The difference between breast cancer, and the adverse effects of drugs, is that drugs have beneficial effects that, on balance, outweigh the risks they pose to society. For individual drugs when the risks are found to outweigh the benefits, then action is taken such as withdrawal of the drug. There is no corresponding benefit to having AIDS or breast cancer.
Every day individual patients make decisions about risk-benefits when they chose to take a medicine or not. Of course, many could be better informed about that risk-benefit balance, but overall the majority chose to accept the risks for the benefit they will receive. Sometimes patients will accept more risks than regulators think they should. Medicines are more like cars. There is a benefit from the mobility and personal freedom that cars give individuals, which seem to make death in car accidents relatively less important than knife crime, despite the massively higher numbers of deaths in car accidents (I accept the issue of intent makes a difference in this area).
The issue of preventability is also difficult. Some drugs increase the odds of experiencing an adverse event. Not all events will therefore be avoidable. Aspirin increases the risk of a gastric bleed. So not all gastric bleeds could have been avoided if aspirin had not been prescribed.

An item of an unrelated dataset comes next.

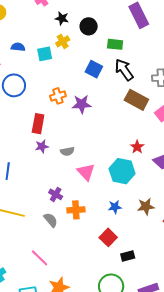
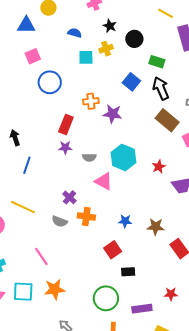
blue semicircle: (18, 47) -> (75, 33), moved
cyan hexagon: (122, 171) -> (123, 157), moved
pink triangle: (86, 172) -> (104, 181), turned -30
gray semicircle: (51, 220) -> (60, 221), turned 140

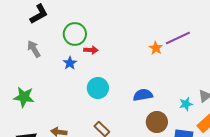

There is also the issue of monitoring: Coleman et al’s paper in the BJCP neatly explains the lack of evidence for effective methods of monitoring for harms of treatment. Here’s another cardiology example, which I also regularly saw, which Coleman uses to illustrate the difficulties of devising monitoring periods:
The incidence of hyperkalaemia in patients treated with spironolactone for heart failure seems much greater in practice than in the randomized controlled trial that showed the value of the treatment. This seems unlikely to be simply a problem of monitoring. In general terms, patients in clinical practice are sicker and less frequently reviewed than in clinical trials and therefore it is not surprising that in many examples the rate of adverse effects is higher in actual use when compared with the rates seen in the trials. Real patients may also be less likely to adhere to a stringent monitoring scheme, or more likely to have concurrent ill health that increases the chances of finding an abnormal result that is not due to the adverse reaction, or older than trial patients, and perhaps as a consequence more rapidly susceptible to the adverse drug reaction, so that the time between a reaction first being observable and it causing irreversible damage may be shorter. It raises the question of how to devise safe monitoring schemes that will remain effective when treatments move from clinical trials to general use.

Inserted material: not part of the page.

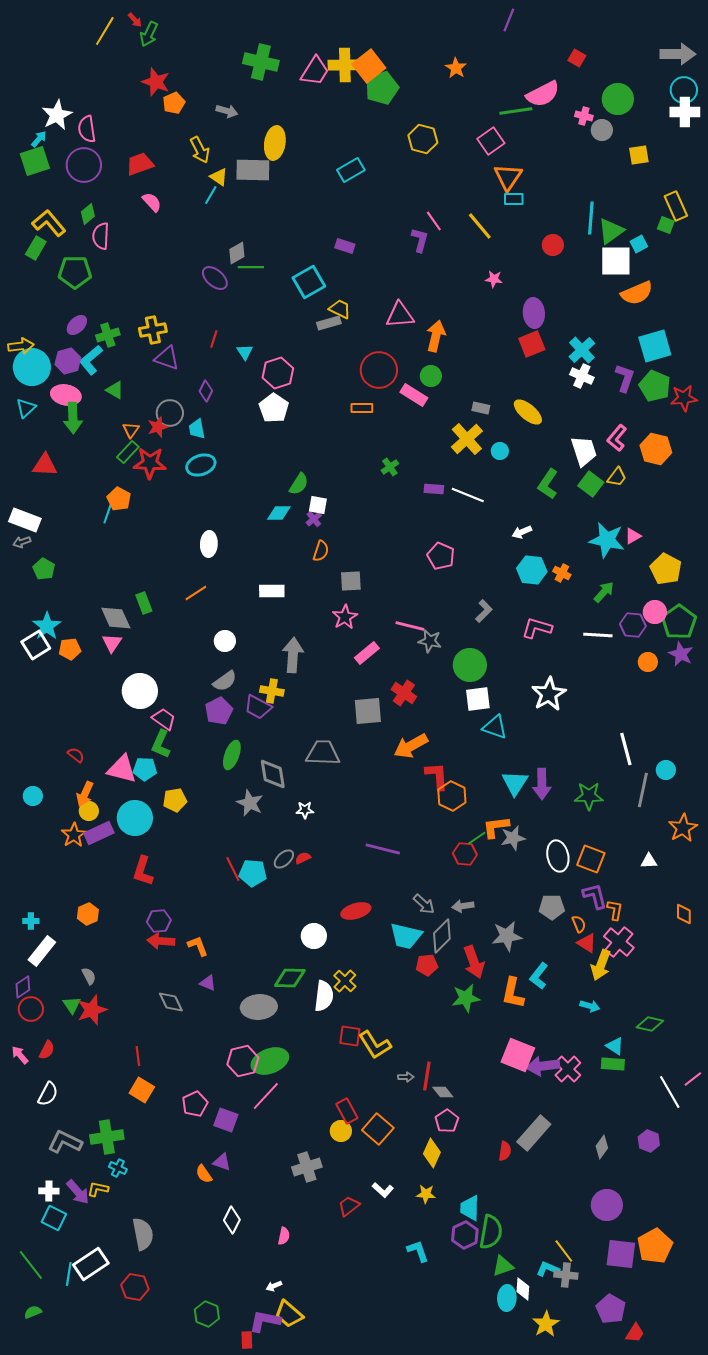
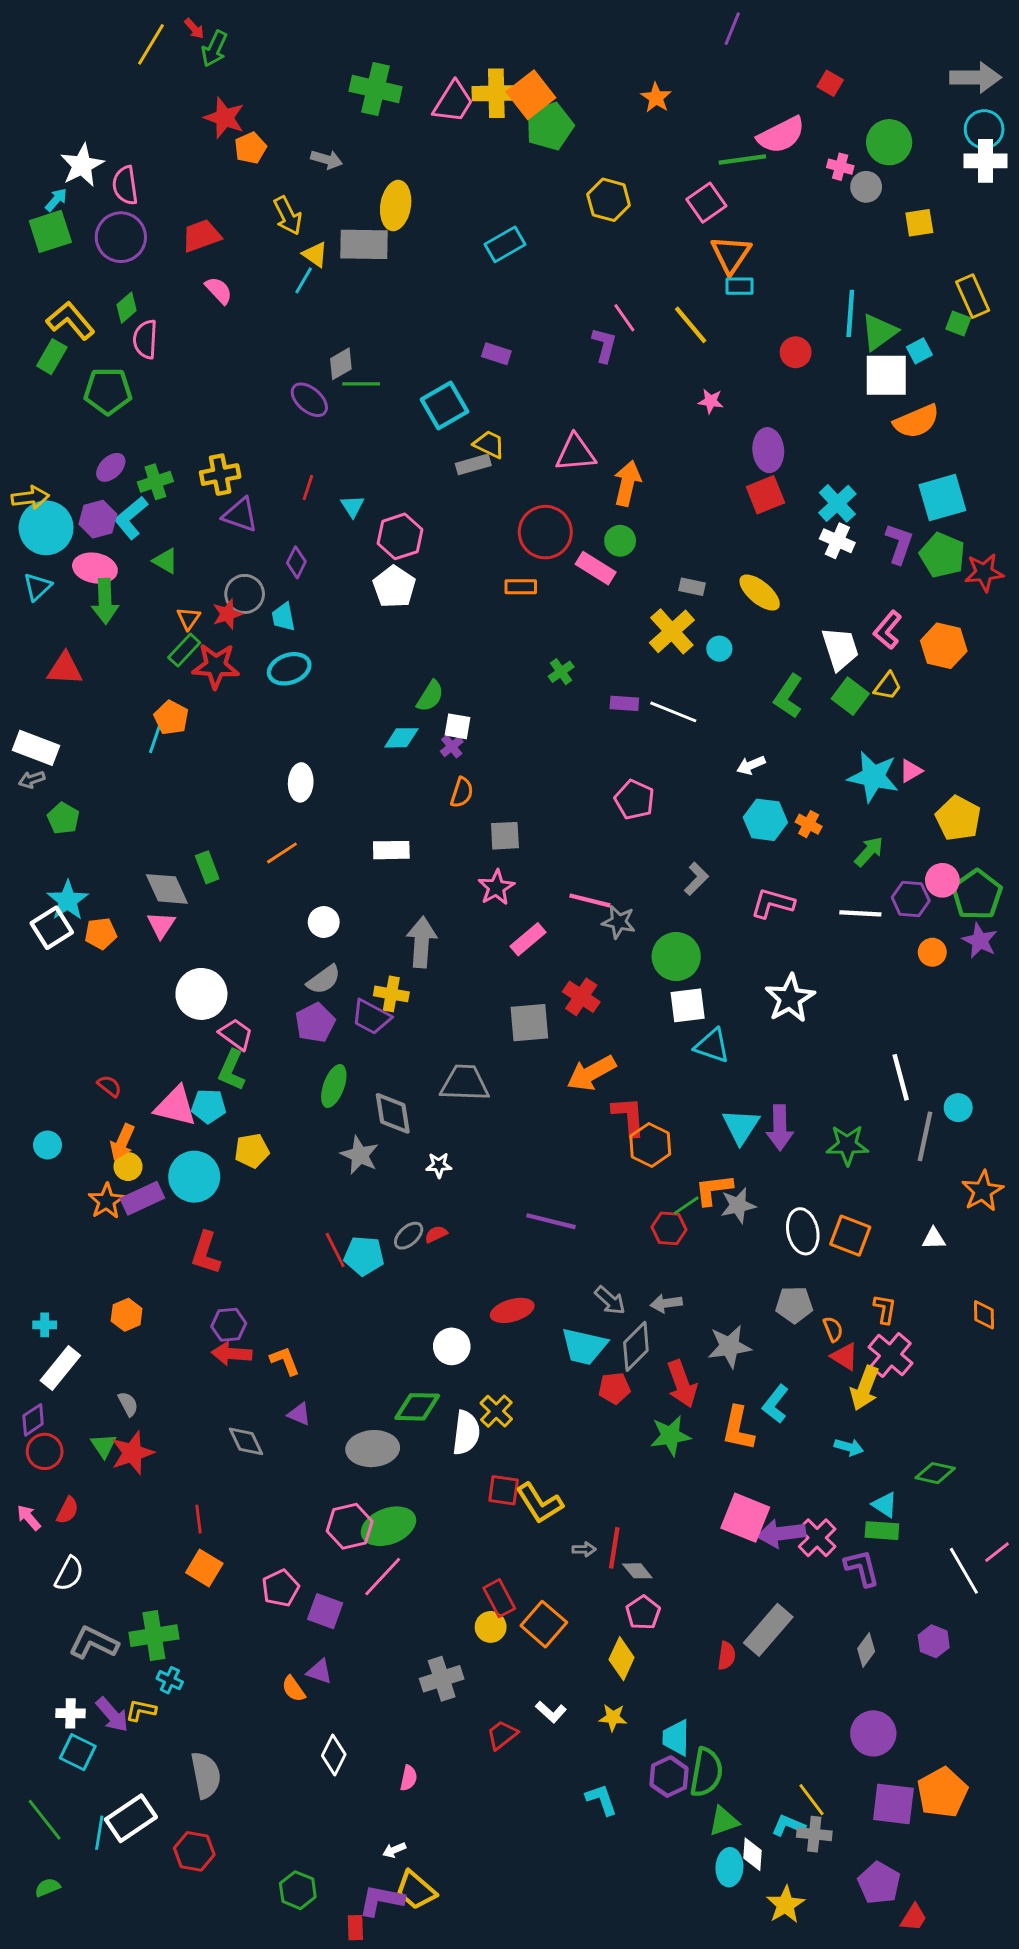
purple L-shape: (595, 896) -> (862, 1568), moved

So preventability can be in the eye of the beholder, and that eye is often trained on the events using a retrospectoscope, armed with more information, and time, than the clinician making the decision that led to the adverse effect.
And some adverse reactions are not preventable. Take streptokinase, discussed at the start of this post. Even with a perfect diagnosis, and evidence-based treatment, fatal adverse effects can occur. However, on balance streptokinase saved more than it lost, and this should be acknowledged when talking about the harms of medicines.